### EXTRAIT DU DOCUMENT
◇ ◇ ◇
A propos de la littérature britannique, il me faut parler du roman policier qui est sa grande gloire. C'est à Canet que nous en avons lu le plus, ma femme et moi, à peu près un par jour, au moins. Il en était grande mode, la télévision leur a porté un coup mortel depuis. Nous en achetions beaucoup et nous étions aussi abonnés chez un loueur de livres, nous en avons lu d'origine anglaise mais nous préférions beaucoup les livres américains: les romans policiers français ne valent rien, sauf exception insigne, Simenon par exemple. I1 ne faut chercher dans ces livres d'origine américaine aucune prétention a la "littérature", dans le sens que donnent à ce mot nos snobs et nos esthètes qui ne sont que des imbéciles a mon humble avis. C'est justement ce manque de prétention qui fait toute la valeur de ces livres. "Qui veut faire l'ange, fait la bête", on ne le répétera jamais assez. D'ailleurs il n'y a pas que de bons romans américains, il s'en faut de beaucoup. De ceux que j'ai achetés j'ai fait six tas: O = nul, 1 = très mauvais; 2 = mauvais, 3 = passable, 4 = bon, 5 = très bon, 6=excellent.
Noter de zéro à six est tout ce que l'esprit humain peut faire. La notation sur 20 des lycées, avec en plus les 1/2 points, est d'une prétention insupportable.
Des sept tas, j'ai extrait les zéros que j'ai mis dans un sac et j'en ai fait cadeau aux hôpitaux (beau cadeau ma fois), j'ai gardé le reste. Après quelques années j'ai tout oublié et je relis. Il y en a un bon nombre classés dans les excellents et plus que dignes des meilleurs auteurs français d'autre fois. La traduction de tous, même les mauvais, est très bonne.
Les romans policiers américains sont, en eux-mêmes, un signe certain de l'état d'esprit de ce pays où la violence est monnaie courante. Les ancêtres forbans ne sont pas loin . Les romans policiers français emboîtent le pas, mais ils dépassent le but au point que les auteurs ne font que se rendre ridicules. Tout le monde sait bien que seule la lie de la population ici pratique le meurtre comme solution valable aux problèmes de l'existence. Cette lie est nombreuse certainement, mais c'est tout de même la lie. Tandis qu'aux U.S.A. le meurtre est tout aussi bien un sport de riche que de pauvres. Autres lieux, autres moeurs.
Maintenant j'ai encore autre chose à dire sur les romans policiers et mon opinion va étonner beaucoup de gens.
◇ ◇ ◇
Entrées de données enregistrées

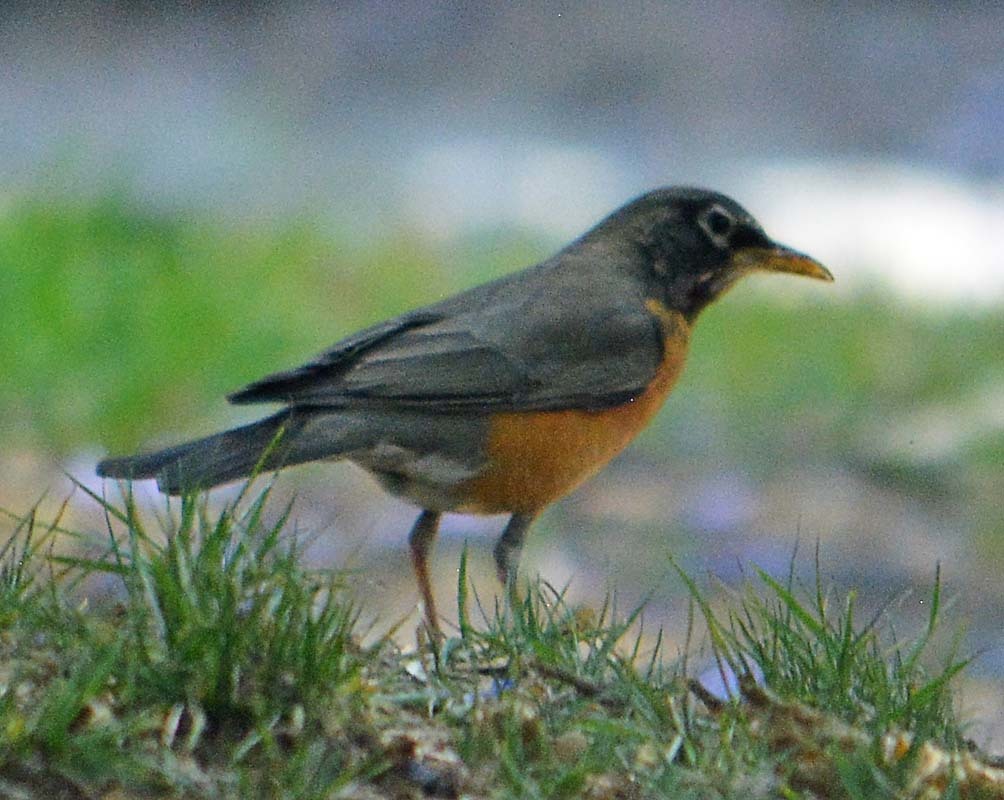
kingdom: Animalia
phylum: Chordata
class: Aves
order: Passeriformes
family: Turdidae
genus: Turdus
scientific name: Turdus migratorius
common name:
◇ ◇ ◇
### EXERCICE
Recopiez le passage du texte sur les romans policiers qui commence par « Noter de zéro » et se poursuit jusqu'à « d'une prétention insupportable. ». Les entrées n'ont aucun lien avec le texte sur les romans policiers.

### CORRIGÉ RÉDIGÉ
Noter de zéro à six est tout ce que l'esprit humain peut faire. La notation sur 20 des lycées, avec en plus les 1/2 points, est d'une prétention insupportable.